Tuva’da yerli halkın çoğunlukta olması ve az Ruslaşmasının yanı sıra, Tuva, Sovyetler Birliği’nin diğer etnik oluşumlarından ve özellikle diğer Sibirya etnik oluşumlarından farklı olarak daha bağımsız bir geçmişe sahiptir. Bu açıdan sadece Sovyetler Birliği’ne geç girişi değil, Rusya İmparatorluğu’na da geç girişi önemli bir faktördür. Bu gibi faktörlerin milli bilinç seviyesini etkilememesi mümkün değildir. Bunun sebebi de toplum hafızasıdır. Kuşaklar arasındaki iletişim dolayısıyla Sovyet zamanında doğmuş olan insanların anne babalarının farklı düzende, Tuva için söylemek gerekirse, bağımsız Tuva Cumhuriyeti’nde yaşamış olmaları çok önemlidir. Tuva’nın Sovyetler tarafından ilhakının 20 yıl kadar gecikmiş olması bile bu açıdan çok önemlidir.

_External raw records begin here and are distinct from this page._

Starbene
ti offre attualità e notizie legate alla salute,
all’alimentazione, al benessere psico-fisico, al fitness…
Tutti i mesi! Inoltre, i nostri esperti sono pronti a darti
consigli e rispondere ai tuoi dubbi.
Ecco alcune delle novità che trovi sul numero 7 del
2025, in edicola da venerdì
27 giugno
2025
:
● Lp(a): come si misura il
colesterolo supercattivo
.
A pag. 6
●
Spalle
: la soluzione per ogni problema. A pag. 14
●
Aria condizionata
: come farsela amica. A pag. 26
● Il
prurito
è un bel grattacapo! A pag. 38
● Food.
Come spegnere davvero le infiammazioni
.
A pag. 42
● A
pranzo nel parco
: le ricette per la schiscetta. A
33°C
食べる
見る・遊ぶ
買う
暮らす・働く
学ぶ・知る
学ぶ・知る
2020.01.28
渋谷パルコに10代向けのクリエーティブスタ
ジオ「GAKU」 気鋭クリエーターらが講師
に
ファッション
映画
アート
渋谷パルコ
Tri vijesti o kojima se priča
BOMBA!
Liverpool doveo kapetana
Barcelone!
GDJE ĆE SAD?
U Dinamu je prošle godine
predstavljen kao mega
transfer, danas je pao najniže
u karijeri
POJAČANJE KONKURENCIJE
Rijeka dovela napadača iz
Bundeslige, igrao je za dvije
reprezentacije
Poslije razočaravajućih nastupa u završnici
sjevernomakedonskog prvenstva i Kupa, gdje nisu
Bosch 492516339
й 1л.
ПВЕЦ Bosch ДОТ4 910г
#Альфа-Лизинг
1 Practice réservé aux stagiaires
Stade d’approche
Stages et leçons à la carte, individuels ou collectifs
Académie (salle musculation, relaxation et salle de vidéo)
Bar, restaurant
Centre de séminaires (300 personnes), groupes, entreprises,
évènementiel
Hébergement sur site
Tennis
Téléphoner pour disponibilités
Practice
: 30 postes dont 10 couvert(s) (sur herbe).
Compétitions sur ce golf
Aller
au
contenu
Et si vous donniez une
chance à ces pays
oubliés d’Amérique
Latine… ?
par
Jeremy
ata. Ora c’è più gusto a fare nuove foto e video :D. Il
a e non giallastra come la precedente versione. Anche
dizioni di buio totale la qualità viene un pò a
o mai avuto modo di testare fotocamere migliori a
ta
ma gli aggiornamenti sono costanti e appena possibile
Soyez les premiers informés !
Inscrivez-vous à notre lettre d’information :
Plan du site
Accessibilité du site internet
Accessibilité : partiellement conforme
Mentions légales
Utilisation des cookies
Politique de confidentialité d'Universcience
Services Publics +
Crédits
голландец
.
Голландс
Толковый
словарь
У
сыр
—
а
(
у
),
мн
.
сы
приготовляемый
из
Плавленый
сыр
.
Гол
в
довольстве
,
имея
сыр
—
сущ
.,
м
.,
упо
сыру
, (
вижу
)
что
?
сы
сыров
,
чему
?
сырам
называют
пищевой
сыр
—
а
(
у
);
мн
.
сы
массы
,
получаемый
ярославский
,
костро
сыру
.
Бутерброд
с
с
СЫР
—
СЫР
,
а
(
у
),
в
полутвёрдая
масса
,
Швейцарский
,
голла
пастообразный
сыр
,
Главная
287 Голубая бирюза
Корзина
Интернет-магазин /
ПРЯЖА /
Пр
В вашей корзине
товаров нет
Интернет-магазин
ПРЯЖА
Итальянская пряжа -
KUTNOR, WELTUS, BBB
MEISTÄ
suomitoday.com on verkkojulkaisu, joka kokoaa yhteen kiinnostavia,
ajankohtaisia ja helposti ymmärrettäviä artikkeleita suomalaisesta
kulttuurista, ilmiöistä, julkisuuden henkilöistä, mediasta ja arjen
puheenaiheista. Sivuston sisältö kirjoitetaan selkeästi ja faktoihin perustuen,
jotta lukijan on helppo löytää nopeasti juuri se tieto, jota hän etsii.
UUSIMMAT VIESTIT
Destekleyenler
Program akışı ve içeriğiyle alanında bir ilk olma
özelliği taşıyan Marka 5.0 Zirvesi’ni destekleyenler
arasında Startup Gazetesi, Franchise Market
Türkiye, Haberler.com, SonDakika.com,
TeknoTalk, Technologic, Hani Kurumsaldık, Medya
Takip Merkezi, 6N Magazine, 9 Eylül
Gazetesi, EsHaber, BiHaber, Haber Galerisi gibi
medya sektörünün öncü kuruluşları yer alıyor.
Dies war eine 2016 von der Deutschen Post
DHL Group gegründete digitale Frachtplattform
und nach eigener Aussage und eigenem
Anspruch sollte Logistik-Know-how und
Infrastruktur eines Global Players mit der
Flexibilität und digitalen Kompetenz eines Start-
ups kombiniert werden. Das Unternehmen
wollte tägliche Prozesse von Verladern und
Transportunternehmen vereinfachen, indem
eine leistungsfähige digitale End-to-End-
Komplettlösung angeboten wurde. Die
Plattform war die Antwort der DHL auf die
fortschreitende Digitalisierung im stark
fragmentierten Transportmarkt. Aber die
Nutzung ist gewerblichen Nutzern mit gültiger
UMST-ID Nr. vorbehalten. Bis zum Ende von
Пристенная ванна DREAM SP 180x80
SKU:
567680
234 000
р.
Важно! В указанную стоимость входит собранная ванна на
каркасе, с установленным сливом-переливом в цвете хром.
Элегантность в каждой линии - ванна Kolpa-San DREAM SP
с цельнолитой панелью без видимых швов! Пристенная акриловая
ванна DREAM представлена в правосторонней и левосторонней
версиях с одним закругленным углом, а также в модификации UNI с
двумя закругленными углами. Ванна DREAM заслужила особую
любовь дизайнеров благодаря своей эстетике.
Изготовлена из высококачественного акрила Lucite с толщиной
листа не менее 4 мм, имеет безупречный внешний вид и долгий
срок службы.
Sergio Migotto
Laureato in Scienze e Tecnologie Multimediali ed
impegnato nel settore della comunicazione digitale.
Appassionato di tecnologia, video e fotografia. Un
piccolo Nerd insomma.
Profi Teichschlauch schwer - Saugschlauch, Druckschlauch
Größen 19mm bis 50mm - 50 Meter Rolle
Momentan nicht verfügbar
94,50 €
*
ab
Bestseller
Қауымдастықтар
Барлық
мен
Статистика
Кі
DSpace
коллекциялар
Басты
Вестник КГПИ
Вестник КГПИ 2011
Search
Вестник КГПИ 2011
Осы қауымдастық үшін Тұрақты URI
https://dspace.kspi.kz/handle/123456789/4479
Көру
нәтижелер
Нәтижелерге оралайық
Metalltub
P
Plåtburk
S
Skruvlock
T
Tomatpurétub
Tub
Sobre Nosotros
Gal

Bu tarihi, demografik ve kültürel şartlar, Sovyetler Birliği’nin dağılma sürecinde Tuva’daki milli bilincin canlanmasına ve daha sonra Tuva’nın egemenlik mücadelesi vermesine sebep olmuştur. Diğer tarafta, bu şartlar toplumda etnik gerilimin artmasına da yol açmıştır. Halkın sosyo-ekonomik durumu ve bu durumun etnik gruplar arasında farklılaşması da etnik gerilimi arttıran diğer hususlardı. Sibirya’nın diğer yerlerinde de olduğu gibi, Çarlık zamanında olsun, Sovyet zamanında olsun, bölgeye göç eden Ruslar her zaman yerli halka nazaran daha avantajlı durumda olmuşlardır. Çarlık zamanında Rus köylülerin en iyi toprakları aldıkları gibi, Sovyet zamanında bölgenin kalkındırılması için gönderilen ve büyük bir çoğunluğu Ruslardan oluşan Sovyet uzmanları veya işçileri Tuvalardan daha iyi hayat standartlarına sahip olmuştur. Bunun başlıca sebebi Sovyet öncesi Tuvaların hayat tarzı ve ülkenin ekonomik gelişme seviyesiydi. Tuva toprakları Sovyet etkisinde kalmaya başladığı zaman, çoğunlukla otlaklı hayvancılıkla uğraşan ve dolayısıyla göçebe ve avcı olan Tuvalar, daha sonra kolektif çiftlikleri çerçevesinde organize edildiyse de, bunlar Sovyet döneminde de kırsal kesimde yaşamaya devam etmiş ve hayvancılıkta veya diğer tarımsal faaliyetlerde istihdam edilmiştir. Buna karşılık Tuva’nın geliştirilmesi için gönderilen Ruslar daha çok işgücü ihtiyacının olduğu sanayi ve hizmet sektörlerinde istihdam edilmiştir. 1989 sayımına göre, Tuvaların %70’i kırsal kesimde oturuyor ve tarımla uğraşıyordu. Kalanlar daha çok mavi yakalı memurlardı veya ulaşım, enerji, konut ve komünikasyon gibi sektörlerde yoğunlaşmışlardı. Buna karşılık, yöneticiler genellikle Ruslardan oluşuyordu.63 Bu gibi sebeplerden dolayı Tuva’da Ruslar ve Tuvalar arasındaki hayat standardı farklı olmuştur.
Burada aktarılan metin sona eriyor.